## Required work:
Only one span is wanted from the lines below: from the one with "08 mei 2022" up to and including the one with "Humor audios". Copy it exactly, without images.

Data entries
---
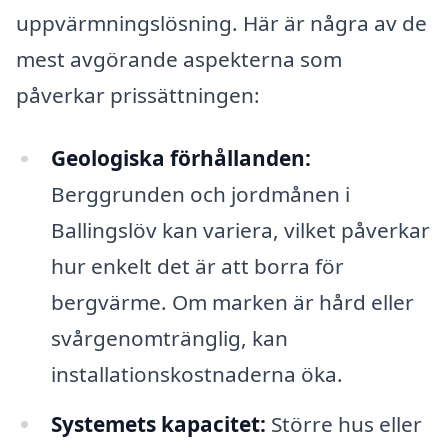
uppvärmningslösning. Här är några av de
mest avgörande aspekterna som
påverkar prissättningen:
Geologiska förhållanden:
Berggrunden och jordmånen i
Ballingslöv kan variera, vilket påverkar
hur enkelt det är att borra för
bergvärme. Om marken är hård eller
svårgenomtränglig, kan
installationskostnaderna öka.
Systemets kapacitet:
Större hus eller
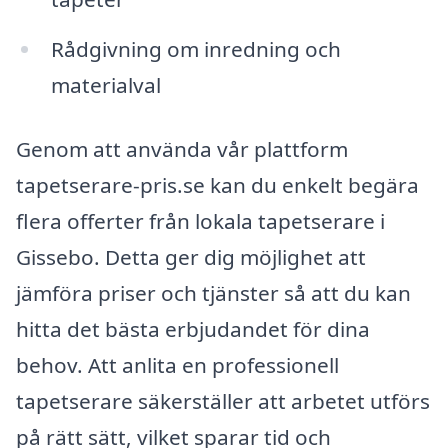
Rådgivning om inredning och
materialval
Genom att använda vår plattform
tapetserare-pris.se kan du enkelt begära
flera offerter från lokala tapetserare i
Gissebo. Detta ger dig möjlighet att
jämföra priser och tjänster så att du kan
hitta det bästa erbjudandet för dina
behov. Att anlita en professionell
tapetserare säkerställer att arbetet utförs
på rätt sätt, vilket sparar tid och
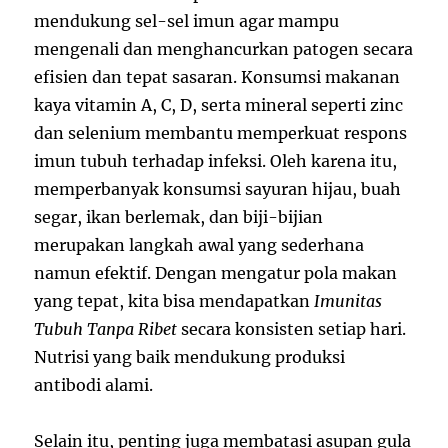
mendukung sel-sel imun agar mampu
mengenali dan menghancurkan patogen secara
efisien dan tepat sasaran. Konsumsi makanan
kaya vitamin A, C, D, serta mineral seperti zinc
dan selenium membantu memperkuat respons
imun tubuh terhadap infeksi. Oleh karena itu,
memperbanyak konsumsi sayuran hijau, buah
segar, ikan berlemak, dan biji-bijian
merupakan langkah awal yang sederhana
namun efektif. Dengan mengatur pola makan
yang tepat, kita bisa mendapatkan
Imunitas
Tubuh Tanpa Ribet
secara konsisten setiap hari.
Nutrisi yang baik mendukung produksi
antibodi alami.
Selain itu, penting juga membatasi asupan gula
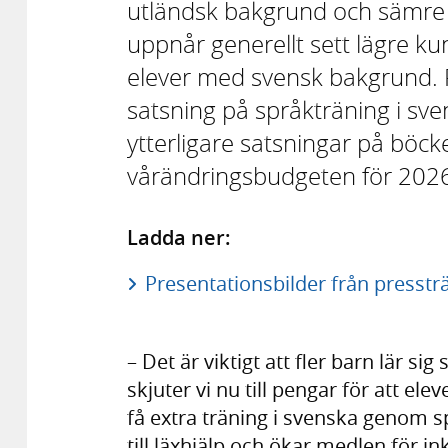
utländsk bakgrund och sämre 
uppnår generellt sett lägre k
elever med svensk bakgrund. R
satsning på språkträning i s
ytterligare satsningar på böcke
vårändringsbudgeten för 202
Ladda ner:
Presentationsbilder från pressträ
– Det är viktigt att fler barn lär si
skjuter vi nu till pengar för att e
få extra träning i svenska genom s
till läxhjälp och ökar medlen för ink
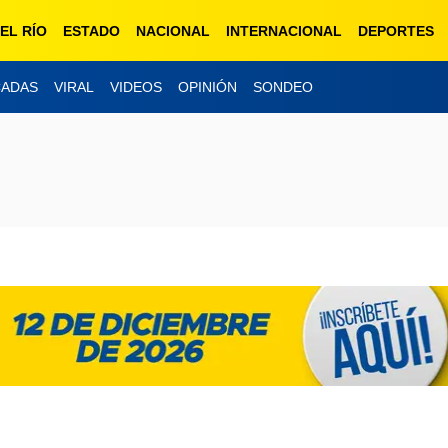
EL RÍO
ESTADO
NACIONAL
INTERNACIONAL
DEPORTES
CADAS
VIRAL
VIDEOS
OPINIÓN
SONDEO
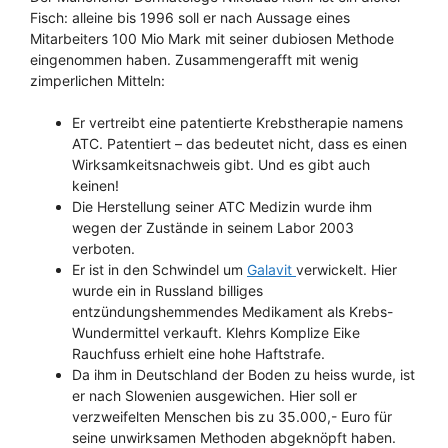
Fisch: alleine bis 1996 soll er nach Aussage eines
Mitarbeiters 100 Mio Mark mit seiner dubiosen Methode
eingenommen haben. Zusammengerafft mit wenig
zimperlichen Mitteln:
Er vertreibt eine patentierte Krebstherapie namens
ATC. Patentiert – das bedeutet nicht, dass es einen
Wirksamkeitsnachweis gibt. Und es gibt auch
keinen!
Die Herstellung seiner ATC Medizin wurde ihm
wegen der Zustände in seinem Labor 2003
verboten.
Er ist in den Schwindel um
Galavit
verwickelt. Hier
wurde ein in Russland billiges
entzündungshemmendes Medikament als Krebs-
Wundermittel verkauft. Klehrs Komplize Eike
Rauchfuss erhielt eine hohe Haftstrafe.
Da ihm in Deutschland der Boden zu heiss wurde, ist
er nach Slowenien ausgewichen. Hier soll er
verzweifelten Menschen bis zu 35.000,- Euro für
seine unwirksamen Methoden abgeknöpft haben.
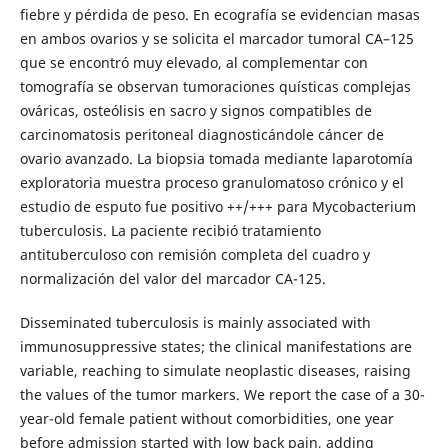
fiebre y pérdida de peso. En ecografía se evidencian masas
en ambos ovarios y se solicita el marcador tumoral CA–125
que se encontró muy elevado, al complementar con
tomografía se observan tumoraciones quísticas complejas
ováricas, osteólisis en sacro y signos compatibles de
carcinomatosis peritoneal diagnosticándole cáncer de
ovario avanzado. La biopsia tomada mediante laparotomía
exploratoria muestra proceso granulomatoso crónico y el
estudio de esputo fue positivo ++/+++ para Mycobacterium
tuberculosis. La paciente recibió tratamiento
antituberculoso con remisión completa del cuadro y
normalización del valor del marcador CA-125.
Disseminated tuberculosis is mainly associated with
immunosuppressive states; the clinical manifestations are
variable, reaching to simulate neoplastic diseases, raising
the values of the tumor markers. We report the case of a 30-
year-old female patient without comorbidities, one year
before admission started with low back pain, adding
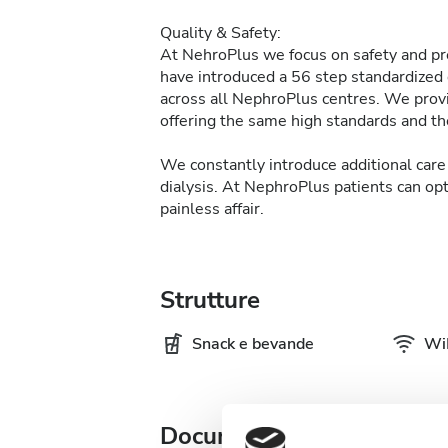
Quality & Safety:
At NehroPlus we focus on safety and pre
have introduced a 56 step standardized d
across all NephroPlus centres. We provi
offering the same high standards and the
We constantly introduce additional care 
dialysis. At NephroPlus patients can op
painless affair.
Strutture
Snack e bevande
WiF
Documentazione medica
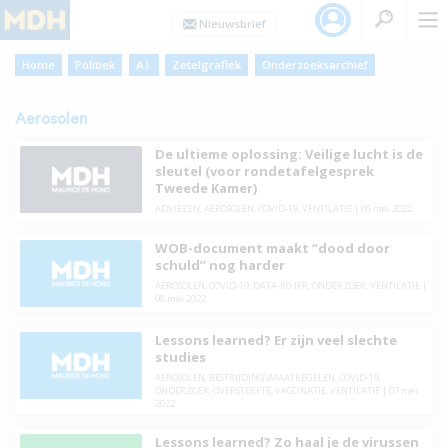
Home
Politiek
A.I.
Zetelgrafiek
Onderzoeksarchief
Aerosolen
De ultieme oplossing: Veilige lucht is de
sleutel (voor rondetafelgesprek
Tweede Kamer)
ADVIEZEN
,
AEROSOLEN
,
COVID-19
,
VENTILATIE
|
09 mei 2022
WOB-document maakt “dood door
schuld” nog harder
AEROSOLEN
,
COVID-19
,
DATA-R0-IFR
,
ONDERZOEK
,
VENTILATIE
|
08 mei 2022
Lessons learned? Er zijn veel slechte
studies
AEROSOLEN
,
BESTRIJDINGSMAATREGELEN
,
COVID-19
,
ONDERZOEK
,
OVERSTERFTE
,
VACCINATIE
,
VENTILATIE
|
07 mei
2022
Lessons learned? Zo haal je de virussen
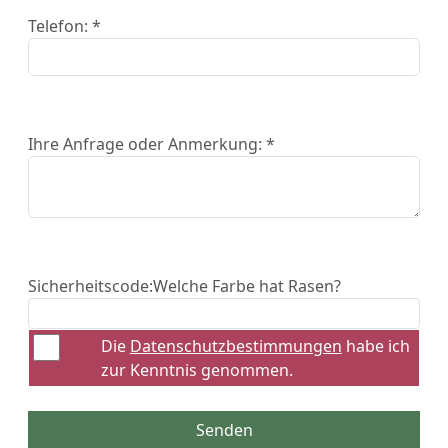
Telefon: *
Ihre Anfrage oder Anmerkung: *
Sicherheitscode:
Welche Farbe hat Rasen?
Die
Datenschutzbestimmungen
habe ich
zur Kenntnis genommen.
Senden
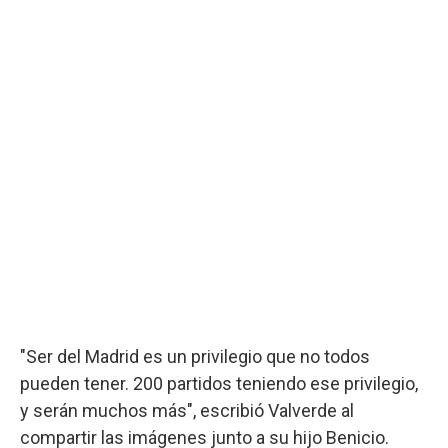
"Ser del Madrid es un privilegio que no todos
pueden tener. 200 partidos teniendo ese privilegio,
y serán muchos más", escribió Valverde al
compartir las imágenes junto a su hijo Benicio.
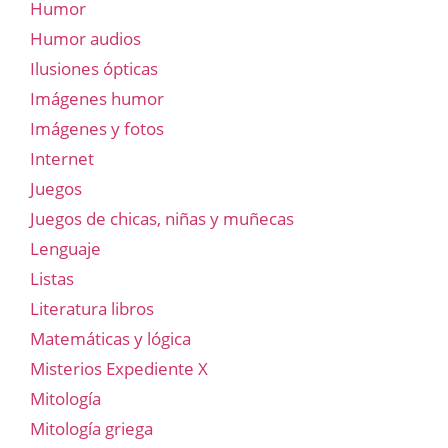
Humor
Humor audios
Ilusiones ópticas
Imágenes humor
Imágenes y fotos
Internet
Juegos
Juegos de chicas, niñas y muñecas
Lenguaje
Listas
Literatura libros
Matemáticas y lógica
Misterios Expediente X
Mitología
Mitología griega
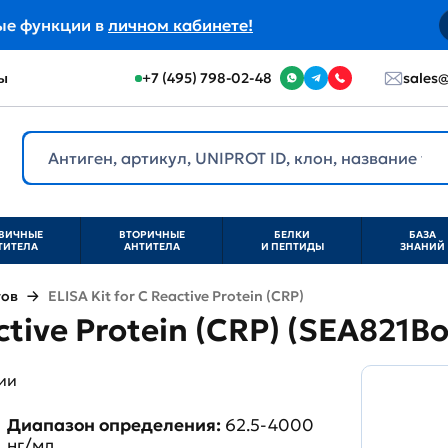
ые функции в
личном кабинете!
ы
+7 (495) 798-02-48
sales@
ВИЧНЫЕ
ВТОРИЧНЫЕ
БЕЛКИ
БАЗА
ТИТЕЛА
АНТИТЕЛА
И ПЕПТИДЫ
ЗНАНИЙ
тов
ELISA Kit for C Reactive Protein (CRP)
ctive Protein (CRP) (SEA821Bo
ии
Диапазон определения:
62.5-4000
нг/мл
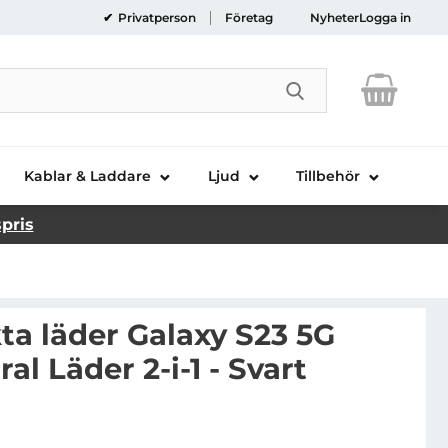
Privatperson
Företag
Nyheter
Logga in
Genomför sökni
Kablar & Laddare
Ljud
Tillbehör
spris
a läder Galaxy S23 5G
al Läder 2-i-1 - Svart
FFALO äkta läder Galaxy S23 5G Plånboksfodral Läder 2-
---
## Task result:
08 mei 2022
Lessons learned? Er zijn veel slechte
studies
AEROSOLEN
,
BESTRIJDINGSMAATREGELEN
,
COVID-19
,
ONDERZOEK
,
OVERSTERFTE
,
VACCINATIE
,
VENTILATIE
|
07 mei
2022
Lessons learned? Zo haal je de virussen
Telefon: *
Ihre Anfrage oder Anmerkung: *
Sicherheitscode:
Welche Farbe hat Rasen?
Die
Datenschutzbestimmungen
habe ich
zur Kenntnis genommen.
Senden
"Ser del Madrid es un privilegio que no todos
pueden tener. 200 partidos teniendo ese privilegio,
y serán muchos más", escribió Valverde al
compartir las imágenes junto a su hijo Benicio.
Humor
Humor audios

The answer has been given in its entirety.